Soon, several MOMS Club members were assisting Silverstone with her evaluations and grant writing, and BRI grew exponentially in terms of their client base.

Silverstone also recruited from her club hockey team, Ladies on Edge. Michelle Viola of Brockport is a mother of seven who managed Ladies on Edge and was good friends with Silverstone for many years prior to the formation of BRI. Silverstone recognized some of Viola’s unique interpersonal skills and saw potential for her in human resources and corporate organization. She encouraged Viola to work with her and in 2017 she began as a part-time consultant. Today she is BRI’s full time executive administrative assistant and cheerfully called herself BRI’s “biggest fan.”

So far BRI has written over $10 million worth of grants for multiple school districts, BOCES, colleges and universities around the country, and a variety of nonprofit clients. Grantors include the National Science Foundation, the US Environmental Protection Agency, the US Department of Education, the US Department of Agriculture, New York State Department of Education, and several private foundations.

Silverstone and her staff also evaluate grant projects, have a full catalogue of professional development classes, and also work with clients on project management.

Silverstone noted that BRI’s success has quite a bit to do with how the company works with their consultants and employees. When she hires someone, she starts them out on a single project or on a part of a project. Giving a new person just one task gives both Silverstone and the consultant the space and time to see if this is really the right job for them. And there’s lots of flexibility built into the work her employees do as well. Since they work remotely they have the freedom to work during the hours that fit around their personal life or around other jobs they may have.

“[BRI is] “very aware of what everyone’s lifestyle demands are,” said BRI employee Kate Caccavaio of Brockport. “For example, parents often work in the evenings and not so much over the summer, while working teachers can do more summer projects. I see BRI as very accommodating to people.”

It was this flexibility that drew Caccavaio to BRI. Caccavaio has a Ph.D. in English but was looking to step away from an academic career when her father became ill. BRI allowed her to use her skills as a writer while affording her the flexible hours she needed to care for her father.
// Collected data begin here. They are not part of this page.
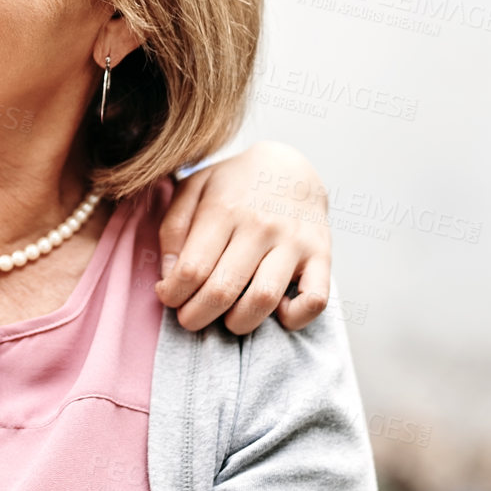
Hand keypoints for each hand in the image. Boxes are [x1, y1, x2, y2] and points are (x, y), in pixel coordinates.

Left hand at [155, 141, 331, 333]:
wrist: (290, 167)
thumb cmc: (233, 185)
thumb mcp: (194, 188)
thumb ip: (174, 228)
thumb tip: (170, 275)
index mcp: (224, 208)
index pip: (192, 268)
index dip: (173, 293)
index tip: (168, 296)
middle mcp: (260, 226)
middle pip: (222, 290)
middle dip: (197, 316)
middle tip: (189, 318)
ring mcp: (294, 242)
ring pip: (263, 300)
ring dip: (238, 323)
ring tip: (227, 318)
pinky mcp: (322, 256)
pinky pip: (315, 301)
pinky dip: (294, 318)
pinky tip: (276, 311)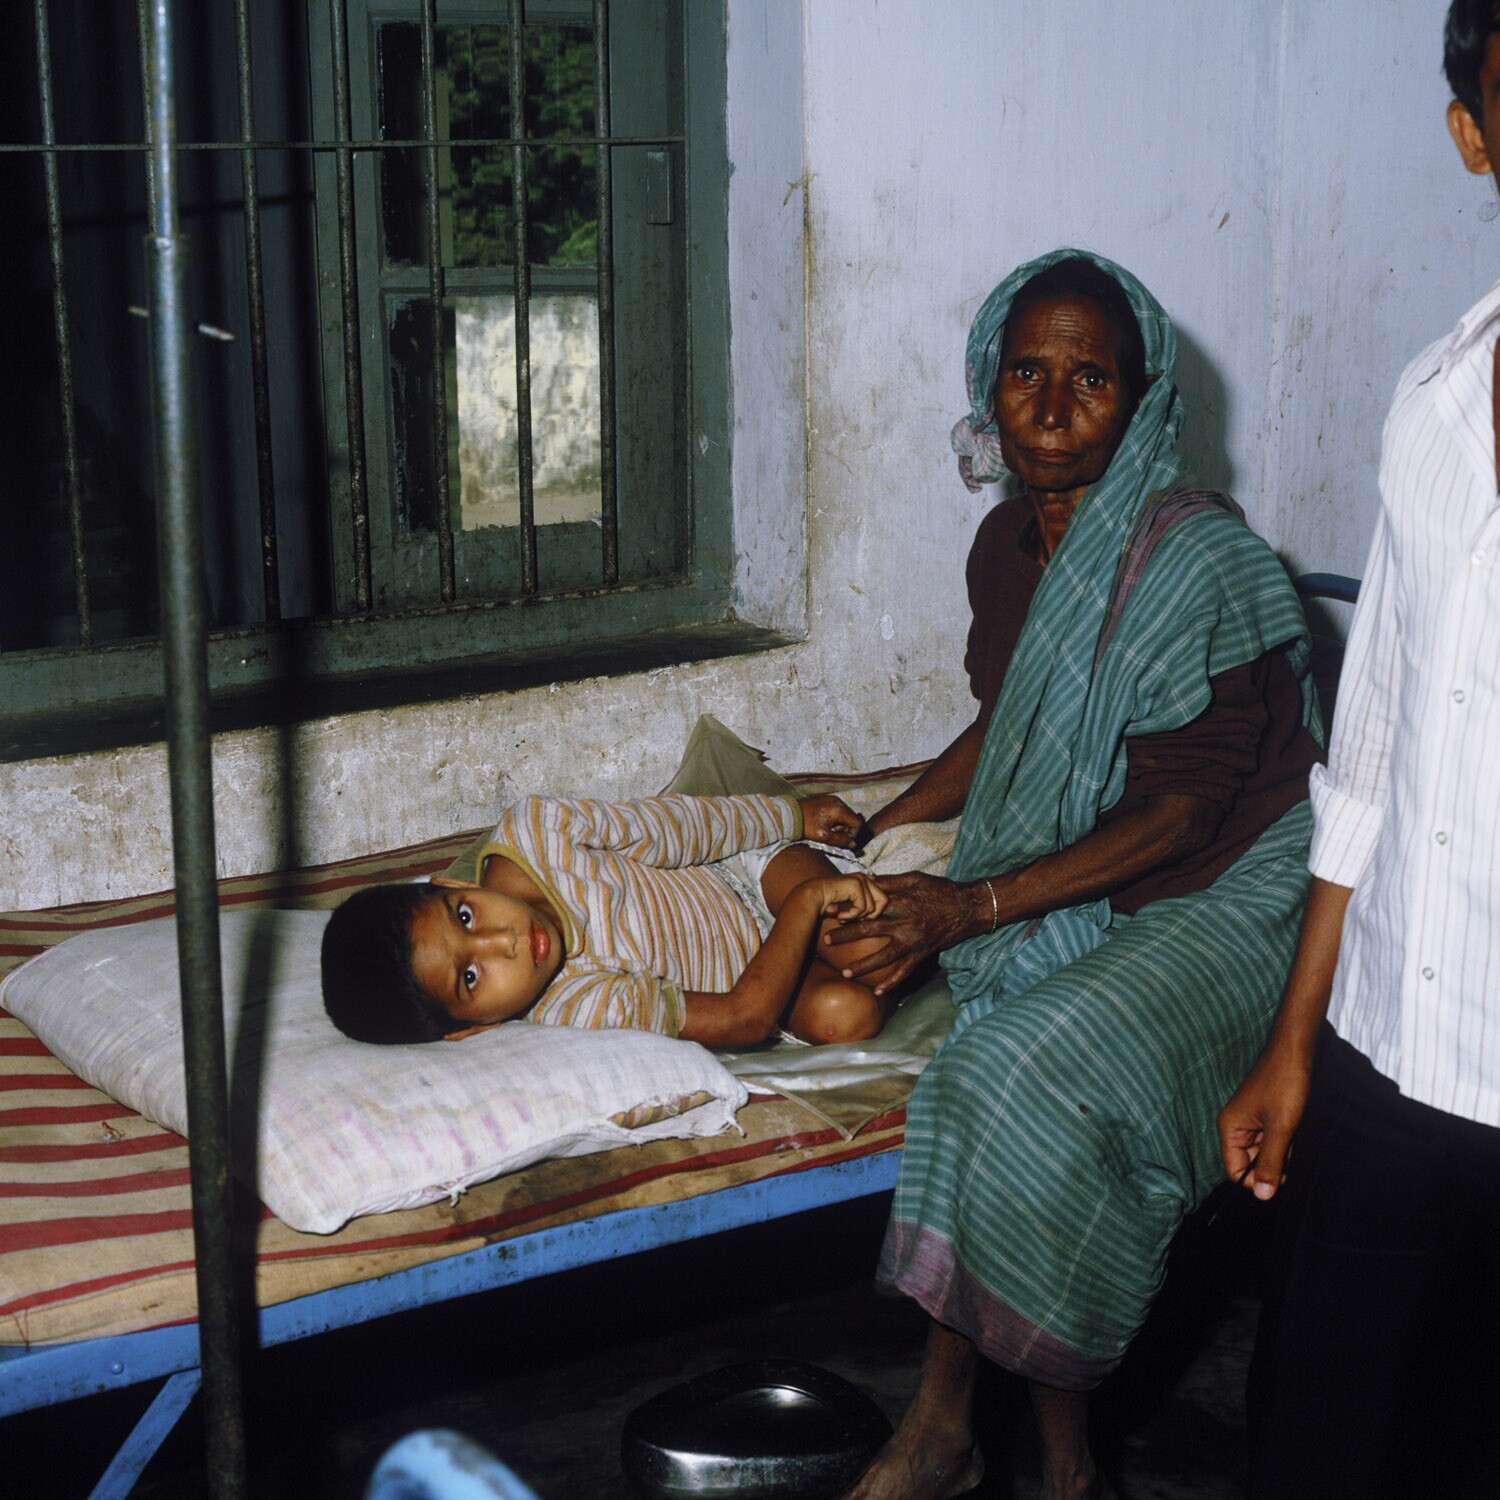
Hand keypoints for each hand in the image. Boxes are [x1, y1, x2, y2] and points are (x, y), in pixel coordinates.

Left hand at [798, 794, 863, 848]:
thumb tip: (853, 844)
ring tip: (825, 829)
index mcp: (839, 808)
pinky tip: (821, 824)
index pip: (857, 823)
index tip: (842, 840)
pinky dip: (833, 819)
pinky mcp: (825, 800)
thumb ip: (840, 840)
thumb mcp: (823, 836)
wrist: (788, 815)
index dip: (853, 835)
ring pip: (844, 816)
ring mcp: (831, 799)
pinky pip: (836, 811)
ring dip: (838, 825)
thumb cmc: (804, 825)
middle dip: (844, 830)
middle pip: (851, 819)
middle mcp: (837, 801)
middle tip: (830, 834)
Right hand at [812, 873, 887, 921]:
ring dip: (857, 917)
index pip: (883, 900)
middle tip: (852, 918)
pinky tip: (840, 915)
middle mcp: (864, 877)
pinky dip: (851, 915)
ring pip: (873, 907)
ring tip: (843, 916)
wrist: (812, 899)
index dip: (873, 913)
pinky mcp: (856, 884)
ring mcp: (861, 879)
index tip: (856, 918)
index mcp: (865, 881)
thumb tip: (877, 917)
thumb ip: (865, 908)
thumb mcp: (851, 907)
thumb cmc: (829, 904)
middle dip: (870, 915)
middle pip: (884, 902)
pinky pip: (863, 908)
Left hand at [822, 870, 976, 991]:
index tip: (831, 912)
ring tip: (845, 972)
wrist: (968, 907)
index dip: (848, 910)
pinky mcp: (922, 953)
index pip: (867, 907)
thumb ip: (889, 882)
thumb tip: (867, 880)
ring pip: (884, 957)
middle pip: (868, 931)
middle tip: (826, 940)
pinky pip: (905, 971)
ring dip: (863, 966)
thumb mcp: (915, 878)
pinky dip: (892, 983)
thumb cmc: (941, 890)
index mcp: (900, 903)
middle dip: (845, 936)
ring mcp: (913, 942)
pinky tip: (878, 991)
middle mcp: (903, 924)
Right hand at [1217, 1041, 1313, 1200]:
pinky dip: (1286, 1145)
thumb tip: (1263, 1197)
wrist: (1296, 1052)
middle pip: (1249, 1164)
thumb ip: (1271, 1163)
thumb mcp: (1280, 1128)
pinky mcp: (1267, 1116)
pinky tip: (1299, 1138)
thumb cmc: (1284, 1085)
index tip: (1281, 1180)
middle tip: (1294, 1162)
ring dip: (1281, 1156)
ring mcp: (1252, 1121)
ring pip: (1264, 1153)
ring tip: (1297, 1145)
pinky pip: (1273, 1141)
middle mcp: (1237, 1126)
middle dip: (1271, 1168)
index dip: (1257, 1182)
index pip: (1235, 1171)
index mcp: (1230, 1128)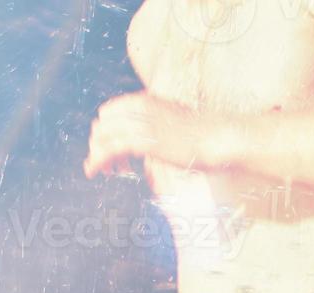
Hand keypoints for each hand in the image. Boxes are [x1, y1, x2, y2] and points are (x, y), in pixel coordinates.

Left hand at [83, 92, 206, 178]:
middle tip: (110, 163)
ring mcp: (139, 124)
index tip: (115, 149)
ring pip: (101, 137)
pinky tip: (95, 171)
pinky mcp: (142, 142)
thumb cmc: (203, 133)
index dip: (106, 130)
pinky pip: (109, 149)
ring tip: (104, 170)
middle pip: (101, 125)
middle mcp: (137, 108)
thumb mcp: (174, 119)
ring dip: (97, 155)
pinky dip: (97, 160)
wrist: (218, 138)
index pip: (109, 112)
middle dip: (99, 144)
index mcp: (144, 100)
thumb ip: (157, 122)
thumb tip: (151, 136)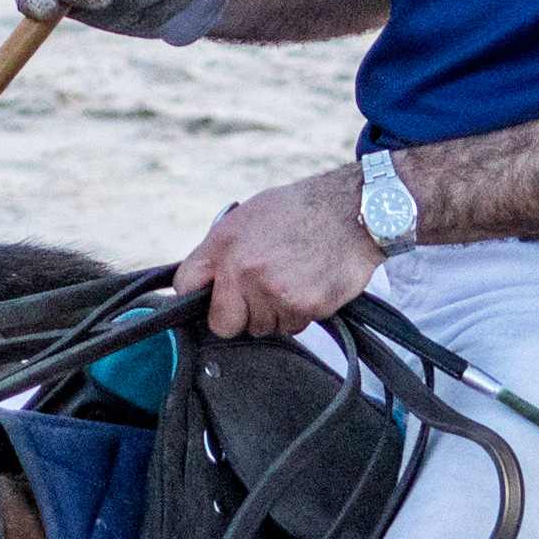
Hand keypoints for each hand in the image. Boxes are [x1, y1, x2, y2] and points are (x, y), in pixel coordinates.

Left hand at [181, 168, 383, 338]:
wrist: (351, 211)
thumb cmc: (299, 210)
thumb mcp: (247, 216)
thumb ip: (221, 251)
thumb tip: (201, 283)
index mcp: (224, 244)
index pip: (187, 285)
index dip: (198, 295)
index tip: (209, 297)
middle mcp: (244, 270)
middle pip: (223, 324)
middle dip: (237, 315)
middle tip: (257, 295)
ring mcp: (274, 292)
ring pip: (261, 328)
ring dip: (272, 314)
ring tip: (290, 280)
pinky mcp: (303, 307)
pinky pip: (291, 327)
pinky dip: (298, 313)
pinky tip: (308, 284)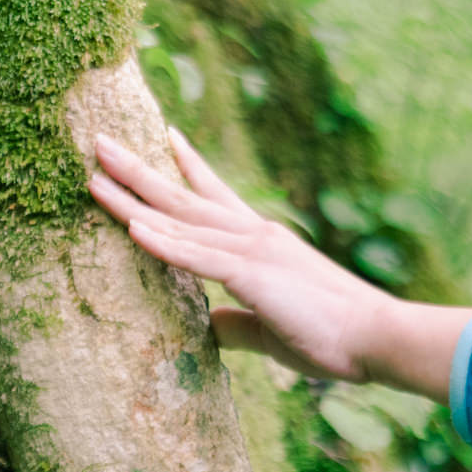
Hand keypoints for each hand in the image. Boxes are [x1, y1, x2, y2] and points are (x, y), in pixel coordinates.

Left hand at [88, 129, 471, 400]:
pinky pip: (197, 257)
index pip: (216, 195)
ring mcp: (252, 250)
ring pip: (179, 218)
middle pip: (182, 196)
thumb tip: (209, 326)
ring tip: (94, 172)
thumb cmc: (334, 336)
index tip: (167, 135)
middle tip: (100, 142)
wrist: (377, 336)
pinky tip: (132, 227)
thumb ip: (237, 322)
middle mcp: (252, 235)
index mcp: (261, 243)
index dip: (189, 164)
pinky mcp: (253, 274)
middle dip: (137, 170)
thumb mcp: (272, 328)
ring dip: (133, 197)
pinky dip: (164, 242)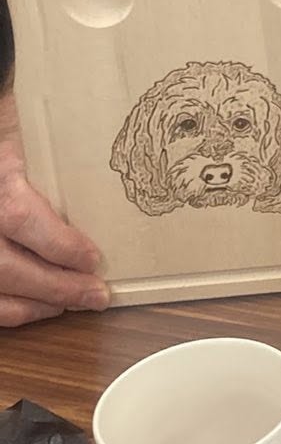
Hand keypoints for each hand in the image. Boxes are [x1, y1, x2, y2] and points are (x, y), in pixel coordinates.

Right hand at [0, 95, 109, 326]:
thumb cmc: (7, 134)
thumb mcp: (24, 135)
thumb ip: (54, 152)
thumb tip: (108, 143)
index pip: (19, 217)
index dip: (58, 244)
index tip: (93, 258)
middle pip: (6, 266)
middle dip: (56, 286)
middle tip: (96, 294)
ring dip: (36, 304)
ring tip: (77, 302)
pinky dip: (14, 309)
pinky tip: (44, 305)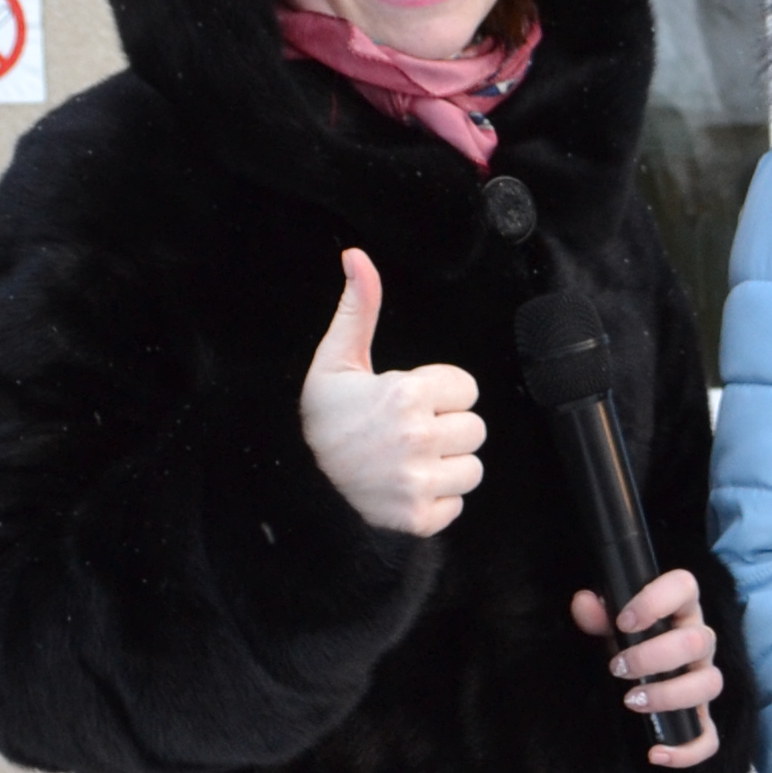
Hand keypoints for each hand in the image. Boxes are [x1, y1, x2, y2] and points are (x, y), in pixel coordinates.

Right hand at [298, 250, 485, 536]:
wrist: (296, 478)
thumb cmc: (325, 415)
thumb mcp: (337, 358)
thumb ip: (359, 307)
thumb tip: (356, 255)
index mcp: (406, 394)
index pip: (466, 388)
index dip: (439, 392)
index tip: (408, 399)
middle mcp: (416, 439)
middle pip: (475, 429)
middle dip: (447, 428)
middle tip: (409, 431)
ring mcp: (418, 482)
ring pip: (472, 468)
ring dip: (446, 465)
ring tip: (408, 459)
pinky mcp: (418, 517)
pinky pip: (457, 505)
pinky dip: (436, 500)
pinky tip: (405, 486)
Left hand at [570, 567, 723, 768]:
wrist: (633, 683)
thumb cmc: (629, 646)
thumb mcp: (610, 630)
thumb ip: (597, 617)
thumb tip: (584, 602)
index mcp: (679, 612)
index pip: (685, 587)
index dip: (658, 599)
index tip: (624, 619)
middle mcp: (699, 643)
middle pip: (700, 640)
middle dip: (655, 656)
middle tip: (618, 667)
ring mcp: (703, 681)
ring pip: (711, 684)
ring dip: (670, 694)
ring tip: (632, 700)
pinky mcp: (702, 719)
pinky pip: (710, 737)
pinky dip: (687, 750)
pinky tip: (656, 753)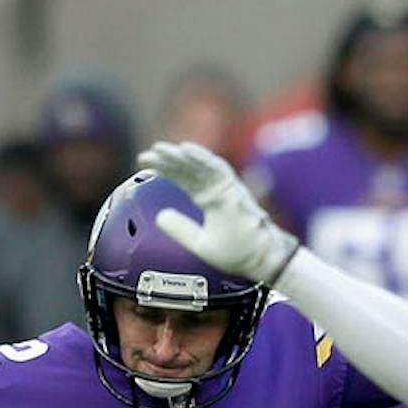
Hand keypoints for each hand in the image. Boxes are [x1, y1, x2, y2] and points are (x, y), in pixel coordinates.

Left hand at [136, 140, 299, 284]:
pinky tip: (185, 149)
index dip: (165, 170)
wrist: (262, 259)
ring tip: (160, 149)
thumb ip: (181, 229)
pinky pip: (216, 168)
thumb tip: (159, 217)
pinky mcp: (235, 188)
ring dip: (181, 156)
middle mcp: (217, 189)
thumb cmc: (238, 252)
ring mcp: (227, 186)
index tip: (144, 163)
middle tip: (146, 154)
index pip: (184, 179)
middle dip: (167, 160)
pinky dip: (201, 158)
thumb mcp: (200, 243)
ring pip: (200, 165)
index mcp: (209, 199)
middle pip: (189, 169)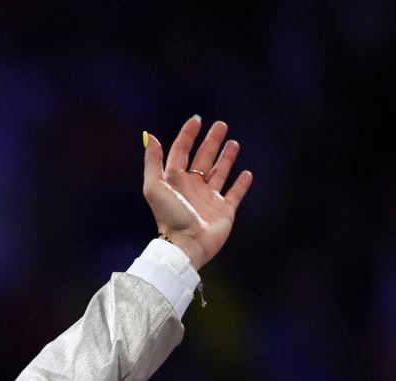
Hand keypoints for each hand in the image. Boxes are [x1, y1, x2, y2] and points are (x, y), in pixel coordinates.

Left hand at [142, 116, 253, 269]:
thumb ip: (152, 162)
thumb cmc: (169, 217)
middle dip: (211, 142)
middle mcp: (192, 187)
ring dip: (226, 158)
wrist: (186, 245)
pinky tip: (246, 173)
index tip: (197, 120)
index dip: (187, 136)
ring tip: (234, 143)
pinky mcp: (224, 210)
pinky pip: (235, 193)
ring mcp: (209, 198)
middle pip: (203, 158)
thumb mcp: (154, 187)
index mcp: (175, 181)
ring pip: (219, 172)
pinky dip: (241, 183)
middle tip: (221, 125)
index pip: (181, 152)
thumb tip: (150, 136)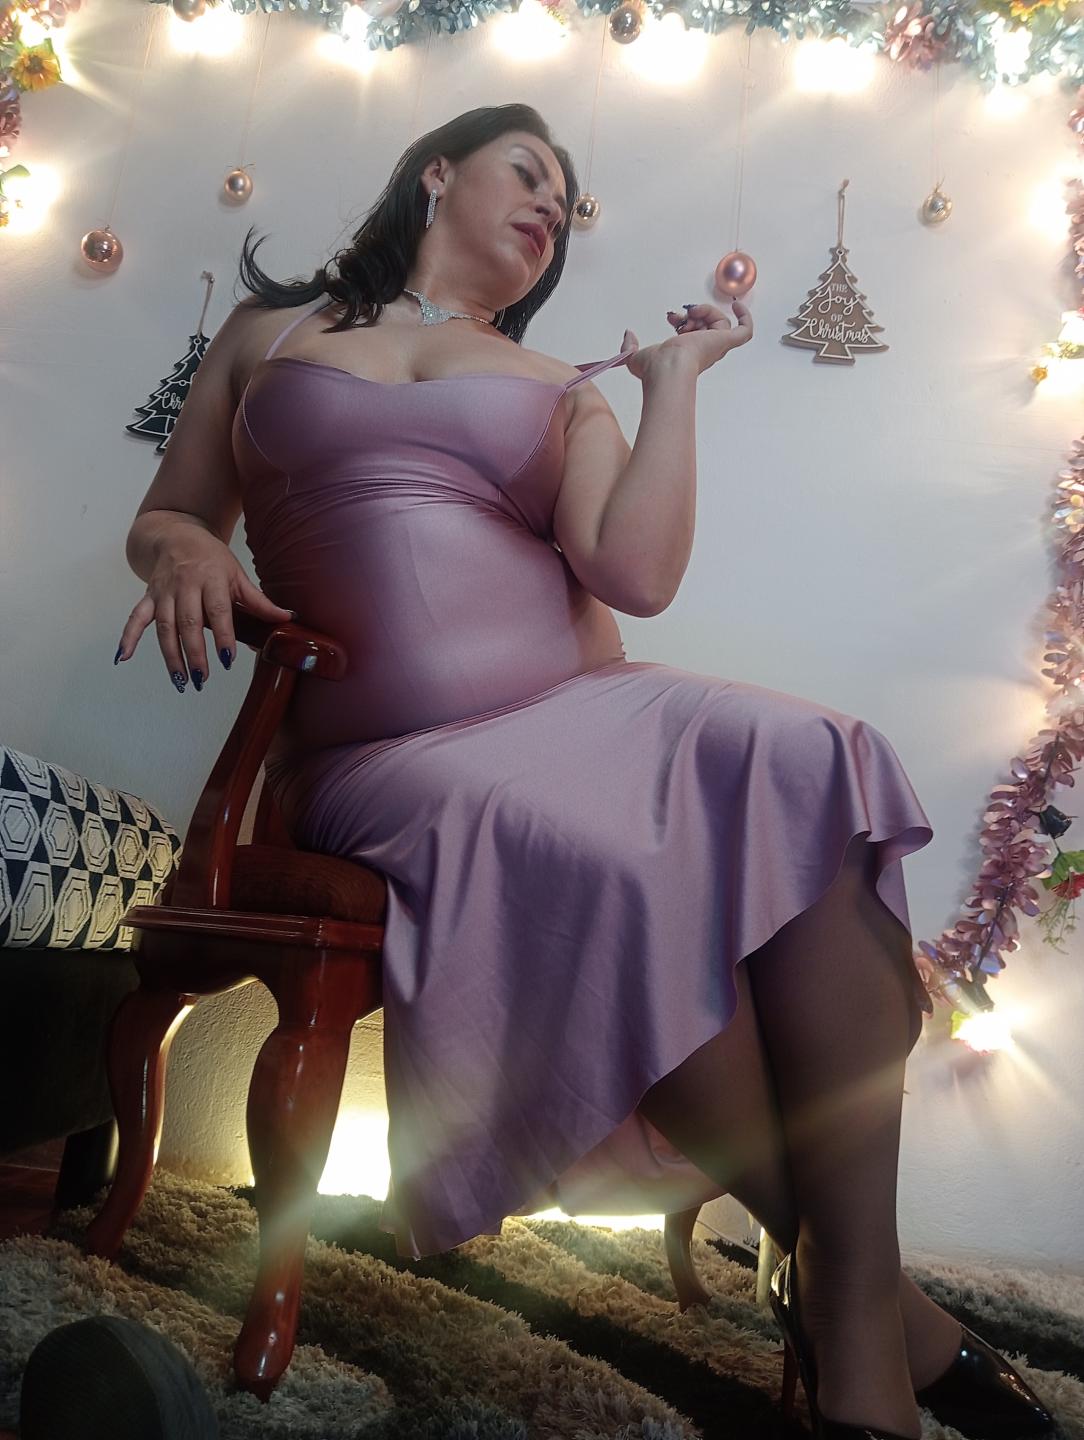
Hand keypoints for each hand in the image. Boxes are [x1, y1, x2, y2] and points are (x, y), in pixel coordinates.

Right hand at [113, 527, 294, 692]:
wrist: (177, 535)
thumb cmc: (211, 558)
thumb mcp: (238, 575)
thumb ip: (259, 601)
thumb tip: (289, 618)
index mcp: (211, 578)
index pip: (218, 611)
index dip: (223, 635)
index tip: (228, 658)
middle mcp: (185, 585)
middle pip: (188, 623)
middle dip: (195, 652)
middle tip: (202, 679)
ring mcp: (163, 592)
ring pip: (165, 626)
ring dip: (170, 655)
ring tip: (181, 680)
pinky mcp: (148, 596)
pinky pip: (135, 617)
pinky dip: (128, 636)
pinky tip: (122, 657)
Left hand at [620, 300, 753, 382]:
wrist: (667, 368)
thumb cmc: (654, 369)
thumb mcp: (635, 356)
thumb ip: (629, 345)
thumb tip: (629, 334)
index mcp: (688, 356)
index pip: (693, 333)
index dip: (684, 320)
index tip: (672, 318)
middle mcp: (705, 351)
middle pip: (707, 326)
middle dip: (694, 315)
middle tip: (680, 316)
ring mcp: (716, 346)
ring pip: (720, 322)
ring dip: (706, 312)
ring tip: (693, 313)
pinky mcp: (725, 341)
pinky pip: (745, 331)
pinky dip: (744, 317)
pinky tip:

The first grant she wrote won her nonprofit client over $100,000. Today she is the lead grant writer at BRI and one of the very first full-time employees of the company.

Caccavaio isn’t the only employee at BRI who stepped into grant writing and evaluation from a humanities background. Shellie Clark of Churchville is BRI’s current director of grants and is working toward her Ph.D. in history at the University of Rochester. Clark wanted to work in grant writing, but many places wanted volunteer work or years of prior experience. But Silverstone saw her potential right away and knew that her skills as a historian were transferable to grant writing.

“[Grant writing involves] a lot of research, analysis, and writing skills, and if you can follow a syllabus for a history class and write a decent research paper you can write a grant. It’s really very much the same skills,” said Clark

As for the future of her company, Silverstone said that “there’s unlimited potential for growth.” She hopes, to grow beyond New York as well.

“I have this vision of having satellites in other states.”

Clark said that BRI is doing valuable work, and she hopes that they can continue to help clients reach their goals and dreams.

“What we do is not just a job. We understand that at the end of the day we are usually helping somebody. Our work ends up helping to provide scholarships for students, it helps provide better education programs and there’s a real commitment to that.”

Photo: Sara Silverstone, 57, was a scientist and professor before she founded Brockport Research Institute.